Malware families typically evolve over a period of time. Differences between malware samples within a single family can originate from various code modifications designed to evade detection, or changes that are made to alter the functionality of the malware itself. Thus, malware samples from the same family from different time periods can exhibit significantly different behavior. In this research, we apply feature ranking—based on linear support vector machine (SVM) weights—to identify changes within malware families. We analyze numerous malware families over extended periods of time. Our goal is to demonstrate that we can detect evolutionary changes within malware families using an automated and quantifiable machine learning based technique.

Introduction

Malware can be defined as malicious software that is designed to cause disruption, deny activity, gather private data without user consent, allow unapproved access to system resources, and similar improper behavior (Aycock, 2006). Malware detection and prevention is a high priority for governments and businesses. Building effective countermeasures to malware threats is difficult due to the complexity of modern software and networked systems. Creators of malware can take advantage of weaknesses in security mechanisms of networks and end systems.

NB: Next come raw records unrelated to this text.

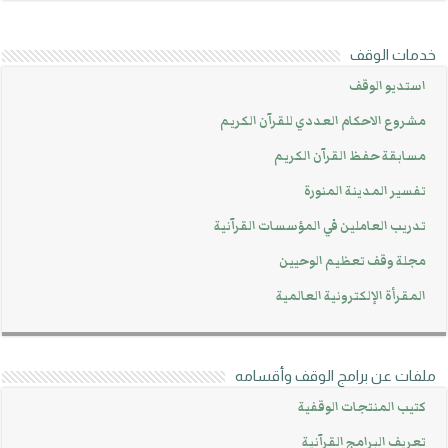
خدمات الوقف
استديو الوقف
مشروع الاحكام العددي للقرآن الكريم
مسابقة حفظ القرآن الكريم
تفسير المدينة المنورة
تدريب العاملين في المؤسسات القرآنية
مجلة وقف تعظيم الوحيين
المقرأة الإلكترونية العالمية
ملفات عن برامج الوقف وأقسامه
كتيب المنتجات الوقفية
تعريف البرامج القرآنية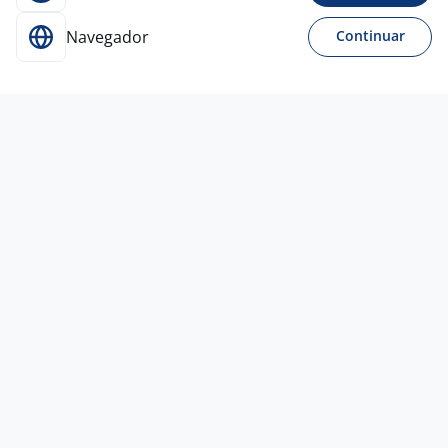
Navegador
Continuar
Para Candidatos
Acesse o site de empregos líder e se candidate a
vagas adequadas ao seu perfil de forma fácil e
rápida.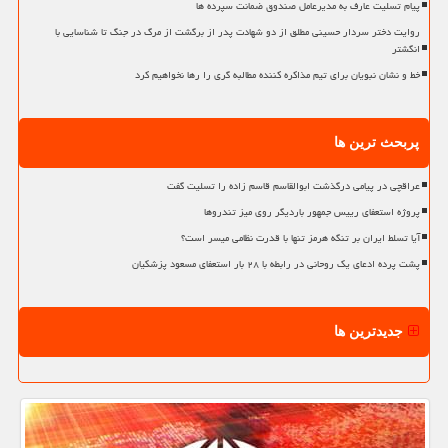
پیام تسلیت عارف به مدیرعامل صندوق ضمانت سپرده ها
روایت دختر سردار حسینی مطلق از دو شهادت پدر از برگشت از مرگ در جنگ تا شناسایی با
انگشتر
خط و نشان نبویان برای تیم مذاکره کننده مطالبه گری را رها نخواهیم کرد
پربحث ترین ها
عراقچی در پیامی درگذشت ابوالقاسم قاسم زاده را تسلیت گفت
پروژه استعفای رییس جمهور باردیگر روی میز تندروها
آیا تسلط ایران بر تنگه هرمز تنها با قدرت نظامی میسر است؟
پشت پرده ادعای یک روحانی در رابطه با ۲۸ بار استعفای مسعود پزشکیان
جدیدترین ها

Hackers and organized criminals frequently introduce new features to enable their malware to evade detection. In addition, it is highly likely that much—if not most—new malware is written based of existing code, rather than starting from scratch (Walenstein, Venable, Hayes, Thompson, & Lakhotia, 2007). Typically, in the software development process, new software is written on top of the existing software, and in this sense, malware is no different. Thus, malware writers are inclined to reuse existing malware code and release new variants of the same malware (Aycock, 2006). For these reasons, malware can be viewed as evolving over time.